In the opinions of institutions, investment logics of central enterprises reform will center on three directions. The first direction is pilot of central enterprises reform, especially pilot of state-owned assets management system and mixed ownership reform [six groups including China Oil & Foodstuffs Corporation (COFCO), State Development & Investment Corporation (SDIC), China National Building Materials Group Corporation (CNBM), China National Pharmaceutical Group Corporation (Sinopharm), Xinxing Cathay International Group and China Energy Conservation and Environmental Protection Group (CECEP)]. Relevant objects include China Jushi Co., Ltd. (600176.SH), Shanghai Shyndec Pharmaceutical Co., Ltd. (600420.SH), Beijing New Building Materials Public Limited Company (000786.SZ), China National Medicines Corporation Ltd. (600511.SH), Sdic Xinji Energy Co., Ltd. (601918.SH), Xi'an Qiyuan Mechanical and Electrical Equipment Co., Ltd. (300140.SZ), Anhui Fangxing Science & Technology Co., Ltd. (600552.SH) and Luoyang Glass Company Limited (600876.SH). Besides, Cofco Tunhe Co., Ltd. (600737.SH) will also benefit from it. The second direction is that with companies operated and invested by state-owned assets as core, central enterprises will conduct a large-scale integration, restructuring and merger. Resource and high-end equipment companies will be the focus, such as China Shipbuilding Industry Company Limited (601989.SH), China Coal Energy Company Limited (01898.HK; 601898.SH) and Nari Technology Co., Ltd. (600406.SH).The third one is the securitization of central enterprises’ state-owned asses, focusing on the industries with low securitization rate. Big groups and small companies, such as GD Power Development Co., Ltd. (600795.SH), Aeolus Tyre Co., Ltd. (600469.SH) and First Tractor Company Limited (601038.SH) beef up securitization through assets injection.

Three kinds of enterprises participate in the theme of SOEs reform, according to Wang Hanfeng, an analyst from China International Capital Corporation Limited. The first mianline focuses on six central enterprises including COFCO, SDIC, CNBM, Sinopharm, Xinxing Cathay and CECEP and 34 mainland China and Hong Kong-listed companies under these six groups, which have announced pilot reform already. These central enterprises have been mulling for the pilot proposals for a long time and are expected to be the pioneers of the reform.

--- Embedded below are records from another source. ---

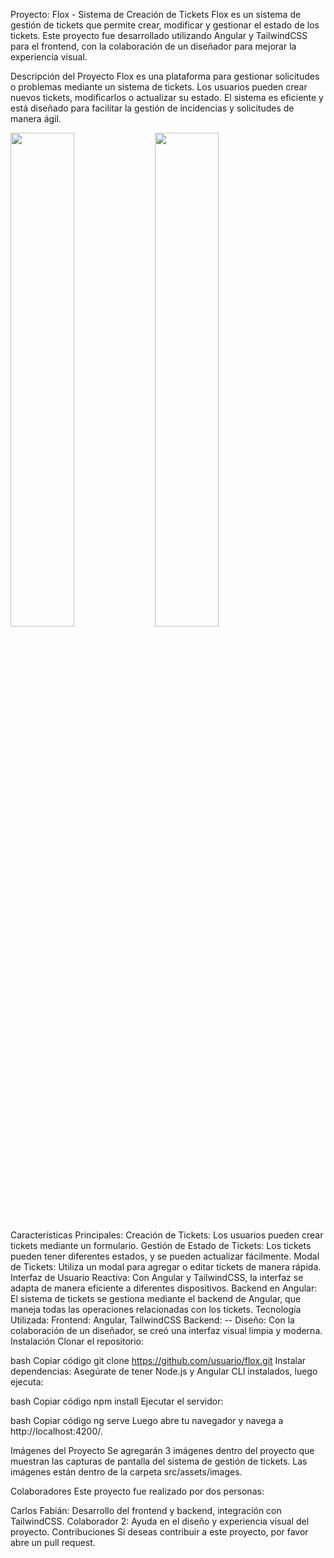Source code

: Proyecto: Flox - Sistema de Creación de Tickets
Flox es un sistema de gestión de tickets que permite crear, modificar y gestionar el estado de los tickets. Este proyecto fue desarrollado utilizando Angular y TailwindCSS para el frontend, con la colaboración de un diseñador para mejorar la experiencia visual.

Descripción del Proyecto
Flox es una plataforma para gestionar solicitudes o problemas mediante un sistema de tickets. Los usuarios pueden crear nuevos tickets, modificarlos o actualizar su estado. El sistema es eficiente y está diseñado para facilitar la gestión de incidencias y solicitudes de manera ágil.

<img src= "../ng-menu-dashboard/src/app/img/d1.png" with="50%" height="45%">
<img src= "../ng-menu-dashboard/src/app/img/d3.png" with="50%" height="45%">
Características Principales:
Creación de Tickets: Los usuarios pueden crear tickets mediante un formulario.
Gestión de Estado de Tickets: Los tickets pueden tener diferentes estados, y se pueden actualizar fácilmente.
Modal de Tickets: Utiliza un modal para agregar o editar tickets de manera rápida.
Interfaz de Usuario Reactiva: Con Angular y TailwindCSS, la interfaz se adapta de manera eficiente a diferentes dispositivos.
Backend en Angular: El sistema de tickets se gestiona mediante el backend de Angular, que maneja todas las operaciones relacionadas con los tickets.
Tecnología Utilizada:
Frontend: Angular, TailwindCSS
Backend: --
Diseño: Con la colaboración de un diseñador, se creó una interfaz visual limpia y moderna.
Instalación
Clonar el repositorio:

bash
Copiar código
git clone https://github.com/usuario/flox.git
Instalar dependencias: Asegúrate de tener Node.js y Angular CLI instalados, luego ejecuta:

bash
Copiar código
npm install
Ejecutar el servidor:

bash
Copiar código
ng serve
Luego abre tu navegador y navega a http://localhost:4200/.

Imágenes del Proyecto
Se agregarán 3 imágenes dentro del proyecto que muestran las capturas de pantalla del sistema de gestión de tickets. Las imágenes están dentro de la carpeta src/assets/images.

Colaboradores
Este proyecto fue realizado por dos personas:

Carlos Fabián: Desarrollo del frontend y backend, integración con TailwindCSS.
Colaborador 2: Ayuda en el diseño y experiencia visual del proyecto.
Contribuciones
Si deseas contribuir a este proyecto, por favor abre un pull request.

The second one is central enterprises with integration expectation. Among 112 central enterprises, those firms, whose businesses are involved in competitive fields and overlap with other businesses and are easier to trigger merger expectation, are engaged in consumption service fields such as construction engineering, nonferrous metal and metallurgy, shipping, military engineering, telecommunication and tourism. Besides the above shipping central enterprises which have made progress, other enterprises include China Railway Construction Corporation Limited (01186.HK; 601186.SH), Metallurgical Corporation Of China Ltd. (01618.HK; 601618.SH), Aluminum Corporation Of China Limited (02600.HK; 601600.SH), Minmetals Development Co., Ltd. (600058.SH), Wuhan Iron And Steel Company Limited (600005.SH), China International Travel Service Corporation Limited (601888.SH) and AviChina Industry & Technology Company Limited (02357.HK), etc.

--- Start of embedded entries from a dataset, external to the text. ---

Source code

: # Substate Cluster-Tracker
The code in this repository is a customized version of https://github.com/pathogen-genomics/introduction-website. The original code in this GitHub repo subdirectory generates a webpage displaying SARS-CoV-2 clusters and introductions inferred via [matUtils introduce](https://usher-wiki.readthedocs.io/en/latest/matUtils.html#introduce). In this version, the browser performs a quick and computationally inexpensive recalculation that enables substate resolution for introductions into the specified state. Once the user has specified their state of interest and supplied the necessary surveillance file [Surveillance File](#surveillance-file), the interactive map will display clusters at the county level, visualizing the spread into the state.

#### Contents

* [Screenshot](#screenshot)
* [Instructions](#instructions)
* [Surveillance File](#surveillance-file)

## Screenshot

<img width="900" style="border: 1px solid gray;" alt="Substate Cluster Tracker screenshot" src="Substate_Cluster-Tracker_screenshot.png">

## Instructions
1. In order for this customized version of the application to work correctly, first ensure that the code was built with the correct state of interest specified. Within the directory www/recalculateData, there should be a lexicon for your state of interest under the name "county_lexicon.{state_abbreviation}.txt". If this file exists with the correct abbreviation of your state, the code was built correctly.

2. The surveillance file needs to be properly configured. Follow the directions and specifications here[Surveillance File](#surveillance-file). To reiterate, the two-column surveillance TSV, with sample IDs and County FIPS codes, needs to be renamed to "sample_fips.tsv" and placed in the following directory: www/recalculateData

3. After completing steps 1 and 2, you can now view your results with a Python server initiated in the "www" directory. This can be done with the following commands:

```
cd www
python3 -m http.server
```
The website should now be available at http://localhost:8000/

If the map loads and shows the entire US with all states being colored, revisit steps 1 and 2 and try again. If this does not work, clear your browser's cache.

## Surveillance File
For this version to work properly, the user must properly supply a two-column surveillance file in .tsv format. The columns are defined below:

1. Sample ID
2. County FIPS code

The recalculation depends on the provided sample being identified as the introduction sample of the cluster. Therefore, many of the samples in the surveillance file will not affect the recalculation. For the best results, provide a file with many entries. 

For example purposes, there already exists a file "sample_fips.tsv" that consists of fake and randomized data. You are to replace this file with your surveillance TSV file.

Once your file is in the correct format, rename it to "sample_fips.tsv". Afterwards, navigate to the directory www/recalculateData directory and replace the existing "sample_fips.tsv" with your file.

The third one is the local SOEs which promote reforms in a faster pace. SOEs reform sees fast development in Shanghai, Guangdong, Shandong and Chongqing. Individual stocks with expectation for state-owned assets securitization, integration and merger will be the primary focus.

Dai pointed out that attention should be paid to the local SOEs reform in Guangzhou, Shenzhen and Shanghai. The SASAC in 13 regions including Guangdong, Shanghai and Jiangsu drew up a list of responsibility matters in the first half of last year and specified that other matters beyond the list will be decided by enterprises themselves. SOEs in Guangzhou and Shenzhen such as Lonkey Industrial Co., Ltd., Guangzhou (000537.SZ), Guangzhou Lingnan Group Holdings Company Limited (000524.SZ), Shenzhen Seg Co., Ltd. (000058.SZ), Shenzhen Agricultural Products Co., Ltd. (000061.SZ), Guangzhou Baiyunshan Pharmaceutical Holdings Company Limited (00874.HK; 600332.SH), Guangzhou Guangri Stock Co., Ltd. (600894.SH), Guangzhou Pearl River Piano Group Co., Ltd. (002678.SZ) and Shenzhen Tagen Group Co., Ltd. (000090.SZ) have conducted the reform.